Isi halaman hasil transkripsi
•••••
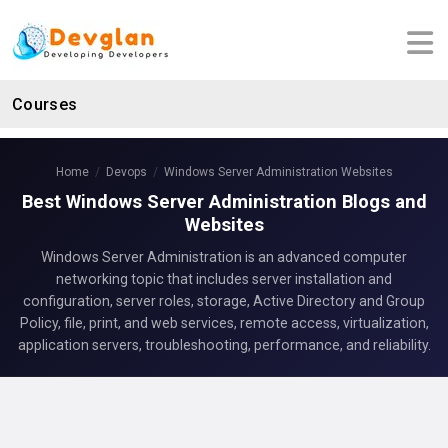
Courses
Home
Devops
Windows Server Administration Websites
Best Windows Server Administration Blogs and
Websites
Windows Server Administration is an advanced computer
networking topic that includes server installation and
configuration, server roles, storage, Active Directory and Group
Policy, file, print, and web services, remote access, virtualization,
application servers, troubleshooting, performance, and reliability.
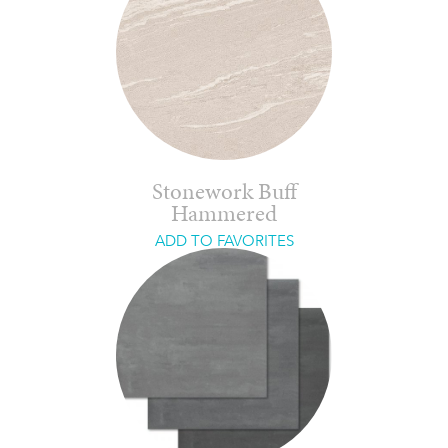
Stonework Buff
Hammered
ADD TO FAVORITES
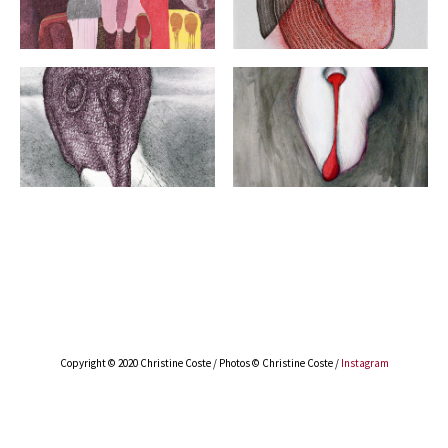
Copyright © 2020 Christine Coste
/ Photos © Christine Coste /
Instagram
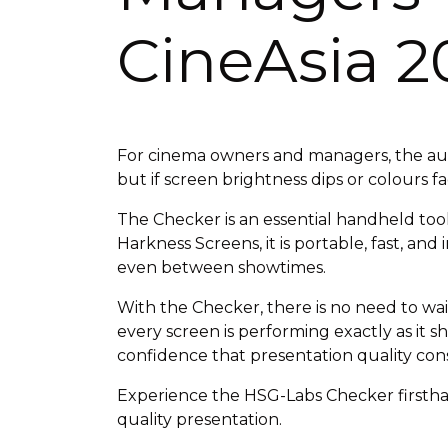
CineAsia 2
For cinema owners and managers, the audi
but if screen brightness dips or colours 
The Checker is an essential handheld tool
Harkness Screens, it is portable, fast, and
even between showtimes.
With the Checker, there is no need to wa
every screen is performing exactly as it 
confidence that presentation quality cons
Experience the HSG-Labs Checker firsthan
quality presentation.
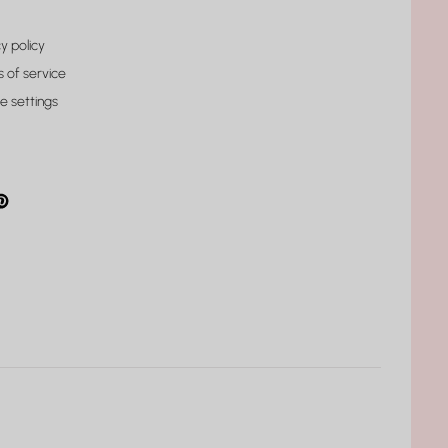
y policy
 of service
e settings
gram
cebook
interest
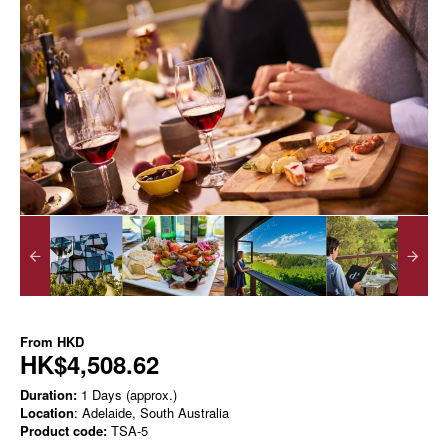
From
HKD
HK$4,508.62
Duration:
1 Days (approx.)
Location
: Adelaide, South Australia
Product code:
TSA-5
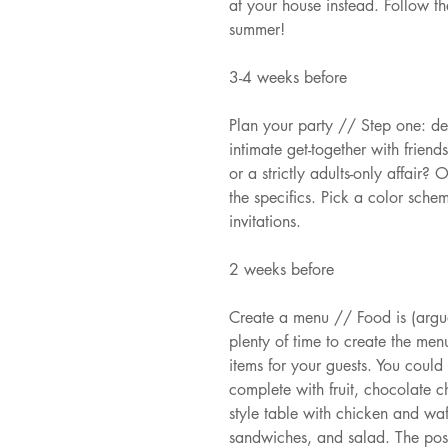
at your house instead. Follow the
summer!
3-4 weeks before
Plan your party // Step one: de
intimate get-together with friend
or a strictly adults-only affai
the specifics. Pick a color sche
invitations.
2 weeks before
Create a menu // Food is (argua
plenty of time to create the me
items for your guests. You could
complete with fruit, chocolate c
style table with chicken and waff
sandwiches, and salad. The poss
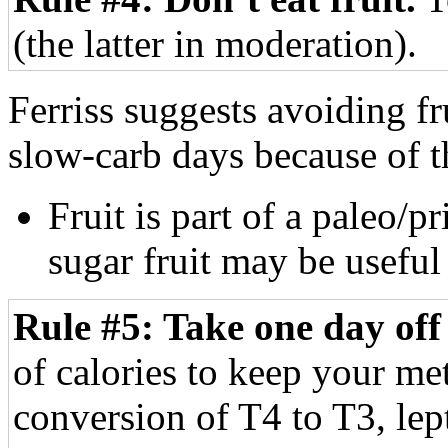
(the latter in moderation).
Ferriss suggests avoiding fru
slow-carb days because of 
Fruit is part of a paleo/p
sugar fruit may be usefu
Rule #5: Take one day off
of calories to keep your met
conversion of T4 to T3, lept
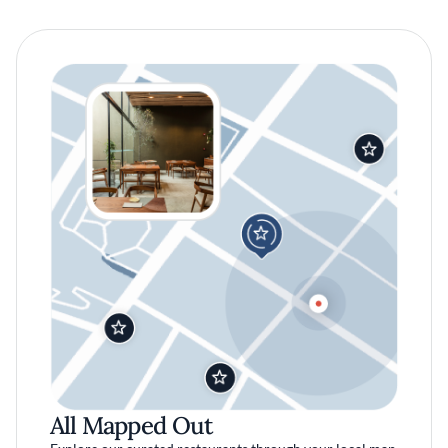
All Mapped Out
•••••
> **Tugas Anda**: Tuliskan kembali semua baris dari seluruh materi di atas sebagai tabel Markdown dengan kolom "No." untuk nomor urut baris dan kolom "Teks" untuk isi barisnya, tanpa baris kosong. Jangan sertakan gambar dalam jawaban.

> **Jawaban Tugas**:
| No. | Teks |
|---|---|
| 1 | Courses |
| 2 | Home |
| 3 | Devops |
| 4 | Windows Server Administration Websites |
| 5 | Best Windows Server Administration Blogs and |
| 6 | Websites |
| 7 | Windows Server Administration is an advanced computer |
| 8 | networking topic that includes server installation and |
| 9 | configuration, server roles, storage, Active Directory and Group |
| 10 | Policy, file, print, and web services, remote access, virtualization, |
| 11 | application servers, troubleshooting, performance, and reliability. |
| 12 | Stonework Buff |
| 13 | Hammered |
| 14 | ADD TO FAVORITES |
| 15 | Copyright © 2020 Christine Coste |
| 16 | / Photos © Christine Coste / |
| 17 | Instagram |
| 18 | CineAsia 2 |
| 19 | For cinema owners and managers, the audi |
| 20 | but if screen brightness dips or colours  |
| 21 | The Checker is an essential handheld tool |
| 22 | Harkness Screens, it is portable, fast, and |
| 23 | even between showtimes. |
| 24 | With the Checker, there is no need to wa |
| 25 | every screen is performing exactly as it  |
| 26 | confidence that presentation quality cons |
| 27 | Experience the HSG-Labs Checker firsthan |
| 28 | quality presentation. |
| 29 | y policy |
| 30 |  of service |
| 31 | e settings |
| 32 | gram |
| 33 | cebook |
| 34 | interest |
| 35 | From |
| 36 | HKD |
| 37 | HK$4,508.62 |
| 38 | Duration: |
| 39 | 1 Days (approx.) |
| 40 | Location |
| 41 | : Adelaide, South Australia |
| 42 | Product code: |
| 43 | TSA-5 |
| 44 | at your house instead. Follow the |
| 45 | summer! |
| 46 | 3-4 weeks before |
| 47 | Plan your party // Step one: de |
| 48 | intimate get-together with friend |
| 49 | or a strictly adults-only affai |
| 50 | the specifics. Pick a color sche |
| 51 | invitations. |
| 52 | 2 weeks before |
| 53 | Create a menu // Food is (argua |
| 54 | plenty of time to create the me |
| 55 | items for your guests. You could |
| 56 | complete with fruit, chocolate c |
| 57 | style table with chicken and waff |
| 58 | sandwiches, and salad. The poss |
| 59 | (the latter in moderation). |
| 60 | Ferriss suggests avoiding fru |
| 61 | slow-carb days because of  |
| 62 | Fruit is part of a paleo/p |
| 63 | sugar fruit may be usefu |
| 64 | Rule #5: Take one day off |
| 65 | of calories to keep your met |
| 66 | conversion of T4 to T3, lept |
| 67 | All Mapped Out |